A variety of other privileges are also recognized by the courts. For example, many states recognize a privilege for communications between priest and penitent, between doctor and patient, between psychotherapist and patient, and between husband and wife. In recent years, more exotic privileges have been claimed and sometimes recognized, such as a news reporter’s privilege to keep sources confidential, a scholar’s privilege to protect confidential sources, a teacher-pupil privilege, and others. See, generally, McCormick on Evidence (6th ed. 2006), §76.2, 219. Such privileges may be created by state or federal common law or statute or as in the case of the privilege against self-incrimination in the U.S. Constitution. The important point for our purposes is not to analyze privileges in detail, but to recognize that courts may choose to protect information despite its relevance, and that where they do, the information need not be disclosed in discovery.

 THE RULES TAKETH AWAY: “WORK PRODUCT” OBJECTIONS

A second major exception to the broad scope of discovery under Rule 26(b)(1) is the so-called work product privilege, which bars production of certain materials developed in anticipation of litigation.

It is hard for students, who generally have not worked in a law office, to understand what the phrase “work product” means.
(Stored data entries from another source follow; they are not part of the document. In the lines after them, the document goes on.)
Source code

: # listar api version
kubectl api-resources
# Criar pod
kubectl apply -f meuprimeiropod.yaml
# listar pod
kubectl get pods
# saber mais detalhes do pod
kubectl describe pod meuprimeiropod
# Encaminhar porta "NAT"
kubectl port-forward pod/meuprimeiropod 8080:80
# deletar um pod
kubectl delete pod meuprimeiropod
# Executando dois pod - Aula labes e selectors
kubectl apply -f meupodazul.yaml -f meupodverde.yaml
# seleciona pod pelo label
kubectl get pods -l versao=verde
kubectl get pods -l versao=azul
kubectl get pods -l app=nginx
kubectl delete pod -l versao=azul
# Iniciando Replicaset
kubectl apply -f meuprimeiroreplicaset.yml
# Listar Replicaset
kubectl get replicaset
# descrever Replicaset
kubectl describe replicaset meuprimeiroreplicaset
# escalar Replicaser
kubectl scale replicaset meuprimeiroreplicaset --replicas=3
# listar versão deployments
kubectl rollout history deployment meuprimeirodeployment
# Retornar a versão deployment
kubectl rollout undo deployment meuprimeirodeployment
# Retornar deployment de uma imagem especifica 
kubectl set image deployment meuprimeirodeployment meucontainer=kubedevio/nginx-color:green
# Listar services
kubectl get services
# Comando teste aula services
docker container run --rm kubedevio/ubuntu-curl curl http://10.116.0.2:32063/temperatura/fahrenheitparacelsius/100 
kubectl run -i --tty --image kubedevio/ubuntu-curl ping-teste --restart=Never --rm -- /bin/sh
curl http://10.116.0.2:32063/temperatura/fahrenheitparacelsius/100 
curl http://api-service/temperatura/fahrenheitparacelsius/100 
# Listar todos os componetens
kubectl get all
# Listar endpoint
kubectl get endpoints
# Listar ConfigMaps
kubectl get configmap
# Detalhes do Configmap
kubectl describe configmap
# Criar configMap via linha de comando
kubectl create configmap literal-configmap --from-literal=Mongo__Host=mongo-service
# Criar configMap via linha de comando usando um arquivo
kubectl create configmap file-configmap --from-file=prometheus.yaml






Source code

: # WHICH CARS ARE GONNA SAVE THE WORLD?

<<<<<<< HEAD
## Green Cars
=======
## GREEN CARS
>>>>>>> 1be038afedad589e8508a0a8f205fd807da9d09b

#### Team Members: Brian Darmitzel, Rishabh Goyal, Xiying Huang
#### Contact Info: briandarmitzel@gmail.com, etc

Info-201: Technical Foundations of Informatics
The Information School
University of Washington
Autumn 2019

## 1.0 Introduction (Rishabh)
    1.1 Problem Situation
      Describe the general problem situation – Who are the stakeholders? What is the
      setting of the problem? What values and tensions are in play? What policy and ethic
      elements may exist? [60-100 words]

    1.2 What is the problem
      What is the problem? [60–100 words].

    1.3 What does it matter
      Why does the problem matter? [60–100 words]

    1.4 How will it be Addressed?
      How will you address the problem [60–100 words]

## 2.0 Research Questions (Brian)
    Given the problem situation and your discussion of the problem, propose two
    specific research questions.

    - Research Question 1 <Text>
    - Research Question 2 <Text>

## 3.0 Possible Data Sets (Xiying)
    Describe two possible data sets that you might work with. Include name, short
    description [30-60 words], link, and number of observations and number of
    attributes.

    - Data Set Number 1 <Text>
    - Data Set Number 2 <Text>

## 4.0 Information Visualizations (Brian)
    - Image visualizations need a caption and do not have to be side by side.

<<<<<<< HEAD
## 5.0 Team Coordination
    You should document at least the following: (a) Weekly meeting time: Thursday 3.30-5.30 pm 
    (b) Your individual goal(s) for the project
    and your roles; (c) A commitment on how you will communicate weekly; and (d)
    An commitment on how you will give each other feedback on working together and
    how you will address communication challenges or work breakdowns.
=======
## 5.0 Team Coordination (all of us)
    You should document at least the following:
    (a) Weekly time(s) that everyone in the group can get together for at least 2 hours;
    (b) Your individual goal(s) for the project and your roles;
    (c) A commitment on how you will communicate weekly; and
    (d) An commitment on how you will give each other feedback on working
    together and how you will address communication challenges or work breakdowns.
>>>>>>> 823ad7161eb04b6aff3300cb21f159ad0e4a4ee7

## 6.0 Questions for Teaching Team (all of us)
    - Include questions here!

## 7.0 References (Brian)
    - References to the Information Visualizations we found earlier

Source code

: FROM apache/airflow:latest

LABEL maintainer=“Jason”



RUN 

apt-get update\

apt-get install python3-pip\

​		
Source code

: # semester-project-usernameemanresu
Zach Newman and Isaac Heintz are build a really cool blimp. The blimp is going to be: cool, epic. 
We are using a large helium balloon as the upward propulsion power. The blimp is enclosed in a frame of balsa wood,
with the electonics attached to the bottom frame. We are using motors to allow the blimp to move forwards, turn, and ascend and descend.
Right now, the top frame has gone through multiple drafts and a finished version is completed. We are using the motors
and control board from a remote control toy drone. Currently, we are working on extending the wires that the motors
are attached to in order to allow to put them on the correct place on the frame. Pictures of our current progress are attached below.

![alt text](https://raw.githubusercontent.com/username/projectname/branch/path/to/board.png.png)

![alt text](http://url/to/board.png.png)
It refers to the many types of materials in a lawyer’s file (and to some extent, in the lawyer’s mind) that are created in the course of investigating a case and preparing to try it. Examples include notes on witness interviews, recordings of witness interviews, memoranda on factual or legal issues in the case, trial notebooks, lists of exhibits, indexes of depositions, e-mails among co-counsel about strategy or litigation planning, and the myriad other documents that lawyers create as they develop cases, learn facts, and investigate legal issues. Naturally, such documents are relevant to the case and therefore within the presumptive scope of Rule 26(b)(1). Yet revealing them to opposing counsel raises difficult issues, and has led to qualified protection for such documents under the “work product doctrine.”

Protection for work product materials was first recognized in Hickman v. Taylor, 329 U.S. 495 (1947), in which plaintiff’s counsel in a wrongful death case sought discovery of defense counsel’s notes of interviews with various witnesses to the tugboat sinking that caused the deaths. He also requested, through interrogatories, the substance of other interviews that Fortenbaugh (the defendant’s lawyer)[3] had conducted but had not written down. In other words, he wanted Fortenbaugh to write out his memory of the interviews in response to the interrogatories.


[3]. I receive a good many interesting e-mails from law students (frequently pointing out my mistakes—keep ’em coming!). Here’s one pertinent to the Hickman case:
I was wondering why, in the text, you mention the defendant’s lawyer by name, Fortenbaugh, but only refer to plaintiff’s counsel as such, “plaintiff’s counsel.” The reason I ask is because the plaintiff’s counsel for this case happened to be my great grandfather, Abraham E. Freedman. This is just one of his over 100 appearances before the U.S. Supreme Court and he also sat on the committee which drafted the rules after this case. From what my family has said Abe most valued the Hickman case more than any other he did in his career. . . . My grandmother still has his original copies of what was turned over to the court when he tried this case.